#### WHAT IS BEING ASKED:
Please reproduce the data below line for line, without altering a single character.

Chart interpretation exercises

▼

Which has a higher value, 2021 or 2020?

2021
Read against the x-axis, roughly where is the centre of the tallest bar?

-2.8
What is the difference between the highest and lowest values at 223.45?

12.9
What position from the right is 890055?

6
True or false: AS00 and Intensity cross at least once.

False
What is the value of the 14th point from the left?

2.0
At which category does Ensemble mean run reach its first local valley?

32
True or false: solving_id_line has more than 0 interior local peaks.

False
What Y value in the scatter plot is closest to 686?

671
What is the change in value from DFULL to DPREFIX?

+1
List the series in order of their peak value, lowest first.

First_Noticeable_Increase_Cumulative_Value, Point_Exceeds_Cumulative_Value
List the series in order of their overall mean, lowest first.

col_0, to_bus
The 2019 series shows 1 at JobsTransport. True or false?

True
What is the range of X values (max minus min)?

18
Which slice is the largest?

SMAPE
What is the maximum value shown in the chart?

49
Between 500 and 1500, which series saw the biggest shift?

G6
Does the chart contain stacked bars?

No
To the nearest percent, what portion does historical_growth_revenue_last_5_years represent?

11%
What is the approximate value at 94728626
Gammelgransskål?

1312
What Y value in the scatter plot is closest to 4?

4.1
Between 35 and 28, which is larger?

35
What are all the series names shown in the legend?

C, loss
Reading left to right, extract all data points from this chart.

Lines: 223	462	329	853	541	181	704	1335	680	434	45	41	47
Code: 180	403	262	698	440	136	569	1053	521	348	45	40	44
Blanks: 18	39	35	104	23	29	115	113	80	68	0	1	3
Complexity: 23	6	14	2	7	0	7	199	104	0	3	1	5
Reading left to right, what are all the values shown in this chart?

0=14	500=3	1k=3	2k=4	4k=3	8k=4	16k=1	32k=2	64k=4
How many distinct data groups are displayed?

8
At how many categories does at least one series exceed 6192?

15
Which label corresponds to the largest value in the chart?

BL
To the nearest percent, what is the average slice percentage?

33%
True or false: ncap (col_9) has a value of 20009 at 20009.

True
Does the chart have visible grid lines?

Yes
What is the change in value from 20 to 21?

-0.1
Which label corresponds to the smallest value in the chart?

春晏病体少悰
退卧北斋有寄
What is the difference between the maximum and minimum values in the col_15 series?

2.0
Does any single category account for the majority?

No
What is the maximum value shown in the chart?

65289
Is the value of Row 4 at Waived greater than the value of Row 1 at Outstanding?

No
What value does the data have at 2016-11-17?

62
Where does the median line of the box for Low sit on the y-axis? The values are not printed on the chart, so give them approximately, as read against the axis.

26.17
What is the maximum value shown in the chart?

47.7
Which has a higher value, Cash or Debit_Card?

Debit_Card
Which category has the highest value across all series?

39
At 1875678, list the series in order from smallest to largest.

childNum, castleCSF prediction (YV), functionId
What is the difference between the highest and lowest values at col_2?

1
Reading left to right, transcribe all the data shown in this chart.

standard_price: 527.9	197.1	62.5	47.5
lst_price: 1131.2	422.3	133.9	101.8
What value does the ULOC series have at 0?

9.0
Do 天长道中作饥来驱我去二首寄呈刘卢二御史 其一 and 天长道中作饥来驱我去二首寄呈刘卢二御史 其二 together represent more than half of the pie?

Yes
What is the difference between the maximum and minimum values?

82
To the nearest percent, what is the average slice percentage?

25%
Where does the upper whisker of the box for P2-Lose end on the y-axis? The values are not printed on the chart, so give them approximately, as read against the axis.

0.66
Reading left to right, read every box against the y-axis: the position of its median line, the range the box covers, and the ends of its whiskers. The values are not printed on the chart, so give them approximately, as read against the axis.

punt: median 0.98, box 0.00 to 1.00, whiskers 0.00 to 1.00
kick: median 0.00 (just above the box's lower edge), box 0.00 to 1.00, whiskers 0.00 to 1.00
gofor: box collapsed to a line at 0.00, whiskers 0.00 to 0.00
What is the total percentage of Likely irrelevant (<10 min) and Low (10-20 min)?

▲

#### SOLUTION FOR THIS EXERCISE:
Which has a higher value, 2021 or 2020?

2021
Read against the x-axis, roughly where is the centre of the tallest bar?

-2.8
What is the difference between the highest and lowest values at 223.45?

12.9
What position from the right is 890055?

6
True or false: AS00 and Intensity cross at least once.

False
What is the value of the 14th point from the left?

2.0
At which category does Ensemble mean run reach its first local valley?

32
True or false: solving_id_line has more than 0 interior local peaks.

False
What Y value in the scatter plot is closest to 686?

671
What is the change in value from DFULL to DPREFIX?

+1
List the series in order of their peak value, lowest first.

First_Noticeable_Increase_Cumulative_Value, Point_Exceeds_Cumulative_Value
List the series in order of their overall mean, lowest first.

col_0, to_bus
The 2019 series shows 1 at JobsTransport. True or false?

True
What is the range of X values (max minus min)?

18
Which slice is the largest?

SMAPE
What is the maximum value shown in the chart?

49
Between 500 and 1500, which series saw the biggest shift?

G6
Does the chart contain stacked bars?

No
To the nearest percent, what portion does historical_growth_revenue_last_5_years represent?

11%
What is the approximate value at 94728626
Gammelgransskål?

1312
What Y value in the scatter plot is closest to 4?

4.1
Between 35 and 28, which is larger?

35
What are all the series names shown in the legend?

C, loss
Reading left to right, extract all data points from this chart.

Lines: 223	462	329	853	541	181	704	1335	680	434	45	41	47
Code: 180	403	262	698	440	136	569	1053	521	348	45	40	44
Blanks: 18	39	35	104	23	29	115	113	80	68	0	1	3
Complexity: 23	6	14	2	7	0	7	199	104	0	3	1	5
Reading left to right, what are all the values shown in this chart?

0=14	500=3	1k=3	2k=4	4k=3	8k=4	16k=1	32k=2	64k=4
How many distinct data groups are displayed?

8
At how many categories does at least one series exceed 6192?

15
Which label corresponds to the largest value in the chart?

BL
To the nearest percent, what is the average slice percentage?

33%
True or false: ncap (col_9) has a value of 20009 at 20009.

True
Does the chart have visible grid lines?

Yes
What is the change in value from 20 to 21?

-0.1
Which label corresponds to the smallest value in the chart?

春晏病体少悰
退卧北斋有寄
What is the difference between the maximum and minimum values in the col_15 series?

2.0
Does any single category account for the majority?

No
What is the maximum value shown in the chart?

65289
Is the value of Row 4 at Waived greater than the value of Row 1 at Outstanding?

No
What value does the data have at 2016-11-17?

62
Where does the median line of the box for Low sit on the y-axis? The values are not printed on the chart, so give them approximately, as read against the axis.

26.17
What is the maximum value shown in the chart?

47.7
Which has a higher value, Cash or Debit_Card?

Debit_Card
Which category has the highest value across all series?

39
At 1875678, list the series in order from smallest to largest.

childNum, castleCSF prediction (YV), functionId
What is the difference between the highest and lowest values at col_2?

1
Reading left to right, transcribe all the data shown in this chart.

standard_price: 527.9	197.1	62.5	47.5
lst_price: 1131.2	422.3	133.9	101.8
What value does the ULOC series have at 0?

9.0
Do 天长道中作饥来驱我去二首寄呈刘卢二御史 其一 and 天长道中作饥来驱我去二首寄呈刘卢二御史 其二 together represent more than half of the pie?

Yes
What is the difference between the maximum and minimum values?

82
To the nearest percent, what is the average slice percentage?

25%
Where does the upper whisker of the box for P2-Lose end on the y-axis? The values are not printed on the chart, so give them approximately, as read against the axis.

0.66
Reading left to right, read every box against the y-axis: the position of its median line, the range the box covers, and the ends of its whiskers. The values are not printed on the chart, so give them approximately, as read against the axis.

punt: median 0.98, box 0.00 to 1.00, whiskers 0.00 to 1.00
kick: median 0.00 (just above the box's lower edge), box 0.00 to 1.00, whiskers 0.00 to 1.00
gofor: box collapsed to a line at 0.00, whiskers 0.00 to 0.00
What is the total percentage of Likely irrelevant (<10 min) and Low (10-20 min)?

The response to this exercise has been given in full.